Not much has happened and yet I want this blog to represent more of my life than mere book posts, even books and the ability to escape into the pages of a book is much of what makes life tolerable.
1. I finished another knitting project, an open-work wool scarf knit out of a DK-weight wool, Colorissimo by Lana Grossa. I am very happy with this project and look forward to wearing it even though I can safely assume that it will be a few months yet before this appears regularly in my wardrobe.
2. I also realized that I made an erroneous assumption somewhere along the line. I started the year thinking I would continue this blog, and also reconnect with my sewing and knitting blogs. For a few months I manage to do so. Then life intervened and I struggled. At some point I decided that running multiple blogs was a silly idea and I abandoned it. I was wrong.

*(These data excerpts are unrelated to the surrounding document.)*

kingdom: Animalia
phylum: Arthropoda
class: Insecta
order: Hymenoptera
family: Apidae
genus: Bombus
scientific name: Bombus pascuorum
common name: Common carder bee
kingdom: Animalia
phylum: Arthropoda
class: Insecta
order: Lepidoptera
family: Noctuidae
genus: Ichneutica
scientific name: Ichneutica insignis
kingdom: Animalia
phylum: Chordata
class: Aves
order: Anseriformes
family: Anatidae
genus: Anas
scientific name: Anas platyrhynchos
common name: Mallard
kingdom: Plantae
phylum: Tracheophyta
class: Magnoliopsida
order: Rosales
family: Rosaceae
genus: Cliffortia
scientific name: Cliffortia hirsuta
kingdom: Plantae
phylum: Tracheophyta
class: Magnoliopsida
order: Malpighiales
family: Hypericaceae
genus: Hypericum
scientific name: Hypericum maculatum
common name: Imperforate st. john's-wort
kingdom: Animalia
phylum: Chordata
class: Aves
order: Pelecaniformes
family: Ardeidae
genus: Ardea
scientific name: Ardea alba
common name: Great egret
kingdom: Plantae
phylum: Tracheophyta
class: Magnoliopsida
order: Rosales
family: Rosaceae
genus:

I realize now that decision was fueled by exhaustion, by my inability to really keep up with much of anything in life, in fact fueled by chemotherapy and my struggle withe the initial adriamycin/cytoxan regimen. My mistake was to assume that, because my previous goals seemed impossible in that moment, they would also be impossible in the future. Life under my current paclitaxel regimen is easier in many ways than that previous regimen, but not without its complications and difficulties. Still, my head, at least is clearer. Although I realize that all of my assumptions about life and my priorities pre-2020 are no longer viable, not all of those assumptions should be tossed into the refuse bin.
Hence I have resumed writing on purlsandmurmurs. This week I wrote three posts on that blog, two catching up with finished projects, and one about the newly completed scarf show above, basically bringing that blog up to date since my last post in April. I will continue with both blogs and eventually reengage with my sewing blog as well. I am now imagining a trio of overlapping circles. They do not have to be completely separate; there will be some overlap between them, but overall they form a balanced whole.
3. Following a recommendation on Frances's blog, I watched the Korean Series Navillera on Netflix. I thoroughly enjoyed this program and felt it was incredibly well written and balanced with good development of all the characters, both the primary characters and the supporting roles, throughout the program. It helped me considerably with my knitting, but as the program was in Korean with English subtitles, it would have been easy enough and engaging enough to enjoy without a knitting project in my hands. Indeed there were quite a few times I needed to look at the TV and not my lace crossovers, which also provided the necessary balance my neuropathy-addled fingers needed.
As an aside, I cannot begin to tell you how hard I find it to take a photo of a picture on my TV screen. Just capturing the photo above took me days of repeating and freezing the screen and balancing my own native inclination to shoot everything crooked and out of focus. My brothers will tell me how much this frustrated them even when we were in high school. I must have taken well over 100 photos. Apparently my personal sense of being somewhat slightly out of focus with the world is deeply embedded. But then I suspect that life without challenges and complications would be a boring life indeed.